The London-based developer recently launched Oslo’s Promenaden fashion district, catering to local luxury customers as well as tourists — tourism sales rose by 29 percent last year, according to the Global Blue tax-free shopping processing company.
On the waterfront of Oslo, Norwegian property developer OSU is transforming a formerly industrial harbor area into a new mixed-use district called Bjørvika, which includes a section called Barcode, with apartments, shopping and business headquarters.

“It’s the most comprehensive urban development in Norway, in the city center,” said Rolf Thorsen, OSU chief executive officer, who added the project reflects a trend of living, working and spend time in the same area as communities did in ancient times.
Upon completion, the neighborhood expects to count a population of 10,000 to 12,000 living in the area, 20,000 people working there and a footfall of six to seven million. The idea is to minimize car traffic, set aside parts of the waterfront for swimming activities and turn the city toward its natural surroundings — the fjords. A new Edvard Munch museum, due to open in 2020, will anchor the cultural life of the neighborhood.
Another theme of Mapic this year was a focus on outlets, some of which are turning to cultural events like art exhibits and other activities to draw in consumers.
Viaduc Village, an outlet planned near the immense Millau Viaduct bridge in Southern France, will tap into its local heritage by bringing French leather brand Anne Delaigle to a mix that will include international brands like Ugg Australia and American Vintage. Lionel Mary, general manager of Group IDEC Invest, the site’s developer said the company has leased 40 percent of the new space, due to open next summer.
For Adrian Nelson, leasing director at McArthurGlen, Europe’s largest designer outlet developer and owner in Europe, keeping the right mix of brands is key.
“We’re curating a mix in the same way that a department store would,” Nelson said. The executive warns against too much clutter and commercialization in a space, noting the importance of creating an environment that people feel comfortable in.
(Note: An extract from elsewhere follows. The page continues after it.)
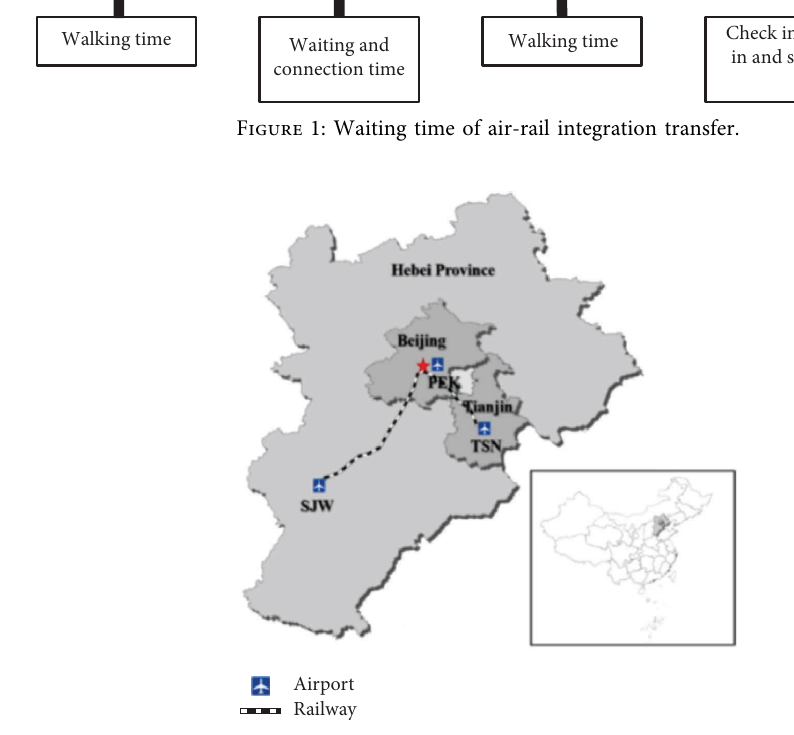
Figure 2: Te geographical information of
McArthurGlen held an outdoor yoga event this summer in its Vancouver outlet center, which it said helped draw more than 23,000 people for the day.
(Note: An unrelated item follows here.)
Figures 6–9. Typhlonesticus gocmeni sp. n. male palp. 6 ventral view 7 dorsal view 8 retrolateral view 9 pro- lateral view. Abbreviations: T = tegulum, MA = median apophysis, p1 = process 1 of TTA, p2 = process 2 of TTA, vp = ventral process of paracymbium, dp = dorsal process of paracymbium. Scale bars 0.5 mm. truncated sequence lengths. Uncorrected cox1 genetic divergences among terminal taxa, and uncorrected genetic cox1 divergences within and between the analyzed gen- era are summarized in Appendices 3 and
Colliers International hosted a more intimate early-morning yoga session on the beach during the Mapic conference, followed by a hearty breakfast and handouts of vegan energy balls made by Deliciously Ella. The real estate services company issued a report that explored a renewed interest in physical space on the part of internet retailers looking to reach consumers as the growth rate of sales online begins to slow. The company also released a study of the potential for retailers in Eastern European countries, highlighting robust growth in Poland and Romania at around 8 percent, year-to-date.
Amsterdam-listed real estate company Atrium, which is developing three malls in Warsaw has been focusing on developing applications to help bridge the gap between physical and online shopping, ceo Liad Barzilai said, in another example of retail investors adding getting increasingly involved in helping their tenants draw customers.
With technology serving as one of the major forces shaping retail’s future, local players are facing increasing pressure from the larger, global players.
“Retail has moved from a very local and domestic game to a global game with giant online players like Alibaba and Amazon having the scale to invest in technology,” Laizet noted.